British drugmaker AstraZeneca (AZN) began late-stage testing of its diabetes drug Farxiga as a possible treatment for Covid-19 patients. This particular trial is aimed at reducing the risk of complications in patients with existing heart and kidney problems.

Unilever (UN, UL) withdrew its full-year forecast due to uncertainties surrounding the coronavirus outbreak. The consumer products giant said it would pay its quarterly dividend as planned.

Delta Air Lines (DAL) plans to raise $3 billion through a debt offering and a new credit line. The airline is trying to mitigate the financial impact of the severe slowdown in travel demand due to the coronavirus outbreak.

Marathon Petroleum (MRO) warned it will take a roughly $7.8 billion charge for the first quarter due to the plunge in fuel demand, and expects to report a quarterly loss.

Las Vegas Sands (LVS) reported a first-quarter loss, as the virus outbreak kept gamblers away from its casinos. The company expects a relatively quick recovery in its Asian markets, however.
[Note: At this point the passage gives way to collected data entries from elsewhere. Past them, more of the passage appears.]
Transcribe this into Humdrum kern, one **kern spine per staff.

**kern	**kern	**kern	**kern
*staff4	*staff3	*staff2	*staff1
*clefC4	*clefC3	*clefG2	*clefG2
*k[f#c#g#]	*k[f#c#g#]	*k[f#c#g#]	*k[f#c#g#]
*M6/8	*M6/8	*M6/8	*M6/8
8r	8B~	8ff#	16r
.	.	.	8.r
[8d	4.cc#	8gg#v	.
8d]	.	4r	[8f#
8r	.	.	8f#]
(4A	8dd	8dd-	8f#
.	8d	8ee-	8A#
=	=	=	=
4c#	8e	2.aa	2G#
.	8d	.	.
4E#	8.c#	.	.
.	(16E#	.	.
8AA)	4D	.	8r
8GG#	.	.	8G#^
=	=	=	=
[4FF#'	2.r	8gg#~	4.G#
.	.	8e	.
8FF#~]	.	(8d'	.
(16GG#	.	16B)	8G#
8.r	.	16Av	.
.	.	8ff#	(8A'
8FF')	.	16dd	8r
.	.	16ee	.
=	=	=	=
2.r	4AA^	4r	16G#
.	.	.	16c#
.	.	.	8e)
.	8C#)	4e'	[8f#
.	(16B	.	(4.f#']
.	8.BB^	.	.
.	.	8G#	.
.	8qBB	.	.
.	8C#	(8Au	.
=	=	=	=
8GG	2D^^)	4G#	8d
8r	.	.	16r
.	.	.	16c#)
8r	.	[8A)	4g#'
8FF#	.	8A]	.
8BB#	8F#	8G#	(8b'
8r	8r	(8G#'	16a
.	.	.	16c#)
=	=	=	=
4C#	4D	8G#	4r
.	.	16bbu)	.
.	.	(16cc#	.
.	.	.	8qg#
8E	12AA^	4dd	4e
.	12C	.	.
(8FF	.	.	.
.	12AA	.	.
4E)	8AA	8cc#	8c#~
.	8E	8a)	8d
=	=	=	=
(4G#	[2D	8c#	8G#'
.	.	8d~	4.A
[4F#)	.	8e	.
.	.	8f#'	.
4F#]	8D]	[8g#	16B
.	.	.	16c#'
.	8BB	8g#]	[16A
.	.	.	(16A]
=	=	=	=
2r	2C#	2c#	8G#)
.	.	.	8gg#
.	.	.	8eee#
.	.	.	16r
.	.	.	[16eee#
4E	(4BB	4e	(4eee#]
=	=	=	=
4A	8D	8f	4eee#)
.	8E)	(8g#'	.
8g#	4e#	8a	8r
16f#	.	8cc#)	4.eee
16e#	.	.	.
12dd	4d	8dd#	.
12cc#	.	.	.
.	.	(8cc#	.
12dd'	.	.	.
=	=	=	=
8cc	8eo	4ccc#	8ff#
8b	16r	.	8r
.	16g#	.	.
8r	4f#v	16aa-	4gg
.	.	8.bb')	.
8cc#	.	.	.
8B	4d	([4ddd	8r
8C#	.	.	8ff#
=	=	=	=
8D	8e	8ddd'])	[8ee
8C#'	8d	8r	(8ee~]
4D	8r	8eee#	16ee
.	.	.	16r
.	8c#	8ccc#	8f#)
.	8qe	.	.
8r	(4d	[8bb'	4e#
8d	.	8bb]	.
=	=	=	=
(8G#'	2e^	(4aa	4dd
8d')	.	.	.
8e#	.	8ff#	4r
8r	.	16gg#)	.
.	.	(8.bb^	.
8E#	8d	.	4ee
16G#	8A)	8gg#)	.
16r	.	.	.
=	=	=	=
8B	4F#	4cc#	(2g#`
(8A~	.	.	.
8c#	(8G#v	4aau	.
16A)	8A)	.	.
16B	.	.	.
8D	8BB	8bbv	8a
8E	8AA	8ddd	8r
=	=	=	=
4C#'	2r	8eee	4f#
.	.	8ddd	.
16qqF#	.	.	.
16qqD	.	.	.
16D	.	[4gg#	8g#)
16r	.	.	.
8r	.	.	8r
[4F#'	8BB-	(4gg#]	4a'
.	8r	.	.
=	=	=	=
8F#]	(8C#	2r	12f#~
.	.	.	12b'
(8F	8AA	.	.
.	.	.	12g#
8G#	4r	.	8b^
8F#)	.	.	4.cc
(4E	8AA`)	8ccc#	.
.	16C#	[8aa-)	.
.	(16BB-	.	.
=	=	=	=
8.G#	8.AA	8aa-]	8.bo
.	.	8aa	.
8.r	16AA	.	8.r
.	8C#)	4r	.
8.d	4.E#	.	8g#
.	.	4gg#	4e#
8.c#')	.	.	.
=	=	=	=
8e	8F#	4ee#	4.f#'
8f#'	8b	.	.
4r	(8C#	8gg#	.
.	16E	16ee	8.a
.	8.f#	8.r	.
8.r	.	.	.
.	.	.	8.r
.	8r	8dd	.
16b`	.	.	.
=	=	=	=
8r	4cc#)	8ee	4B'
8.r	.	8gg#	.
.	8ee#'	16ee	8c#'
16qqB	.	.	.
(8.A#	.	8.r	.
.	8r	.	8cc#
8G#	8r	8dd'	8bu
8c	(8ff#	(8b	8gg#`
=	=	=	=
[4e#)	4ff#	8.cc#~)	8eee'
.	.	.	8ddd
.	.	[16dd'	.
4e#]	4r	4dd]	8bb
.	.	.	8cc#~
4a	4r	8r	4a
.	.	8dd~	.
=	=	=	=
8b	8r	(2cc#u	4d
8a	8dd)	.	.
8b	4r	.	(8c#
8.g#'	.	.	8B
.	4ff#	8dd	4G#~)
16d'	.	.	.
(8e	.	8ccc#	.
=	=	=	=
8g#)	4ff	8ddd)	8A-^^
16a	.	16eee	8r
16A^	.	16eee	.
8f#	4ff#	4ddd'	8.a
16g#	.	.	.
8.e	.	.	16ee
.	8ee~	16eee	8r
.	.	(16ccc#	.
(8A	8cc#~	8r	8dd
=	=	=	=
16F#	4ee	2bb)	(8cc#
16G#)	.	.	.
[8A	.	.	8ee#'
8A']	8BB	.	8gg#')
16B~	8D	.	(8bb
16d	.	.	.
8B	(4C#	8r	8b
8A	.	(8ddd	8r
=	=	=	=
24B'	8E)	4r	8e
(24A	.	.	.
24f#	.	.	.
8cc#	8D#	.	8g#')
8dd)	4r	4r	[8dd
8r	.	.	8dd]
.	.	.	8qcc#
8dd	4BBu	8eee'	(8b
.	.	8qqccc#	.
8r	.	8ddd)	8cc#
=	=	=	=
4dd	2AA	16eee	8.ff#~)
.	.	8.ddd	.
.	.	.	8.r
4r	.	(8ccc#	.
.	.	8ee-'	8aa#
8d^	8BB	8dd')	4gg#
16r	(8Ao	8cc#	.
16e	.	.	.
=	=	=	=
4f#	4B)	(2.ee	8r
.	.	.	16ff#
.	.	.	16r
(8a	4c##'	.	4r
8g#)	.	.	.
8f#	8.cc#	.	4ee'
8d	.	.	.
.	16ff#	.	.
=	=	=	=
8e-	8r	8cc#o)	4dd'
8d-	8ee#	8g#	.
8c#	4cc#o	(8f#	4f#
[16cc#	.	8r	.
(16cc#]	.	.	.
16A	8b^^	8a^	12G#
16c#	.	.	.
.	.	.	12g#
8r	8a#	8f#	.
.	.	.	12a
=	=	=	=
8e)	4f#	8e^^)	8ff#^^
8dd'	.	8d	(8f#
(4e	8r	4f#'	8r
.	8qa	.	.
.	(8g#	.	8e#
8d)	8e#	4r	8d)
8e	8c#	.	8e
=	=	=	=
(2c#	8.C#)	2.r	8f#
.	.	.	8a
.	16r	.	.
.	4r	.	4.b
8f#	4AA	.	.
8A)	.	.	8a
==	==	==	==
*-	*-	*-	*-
Boeing (BA) was sued for $336 million by a Kuwaiti leasing company, which accused the jet maker of refusing to return advance payments on a now-canceled order for 40 737 Max aircraft.

Lam Research (LRCX) matched estimates with quarterly earnings of $3.98 per share, but the semiconductor equipment maker's revenue missed forecasts. The company said customer demand for its equipment remains strong, even amid limited visibility on macroeconomic conditions.

La-Z-Boy (LZB) plans to partially resume production at several U.S. plants next week. The furniture maker and retailer is also slowly reopening stores, after temporarily closing them last month and furloughing 6,800 workers.

Discover Financial Services (DFS) reported a quarterly loss of 25 cents per share, compared to an expected profit. The financial services company's revenue matched Street forecasts. The loss stems largely from an increase in Discover's provision for credit losses to $1.81 billion from $809 million a year earlier.

Sleep Number (SNBR) posted quarterly profit of $1.36 per share, well above the consensus estimate 72 cents a share. The mattress retailer's revenue also topped forecasts. The company is not providing financial guidance due to uncertainties surrounding the virus outbreak, but said it expected to be able to meet its liquidity needs.

Netgear (NTGR) earned 21 cents per share for its latest quarter, 5 cents a share above estimates. Revenue also beat analysts' projections. The maker of networking products has withdrawn prior financial targets due to supply and demand uncertainties stemming from Covid-19.


Comcast-owned NBCUniversal this morning unveiled technology to enable consumers to buy products from branded articles, videos and specially designed television advertisements from retailers, without requiring them to go elsewhere. Comcast also owns CNBC.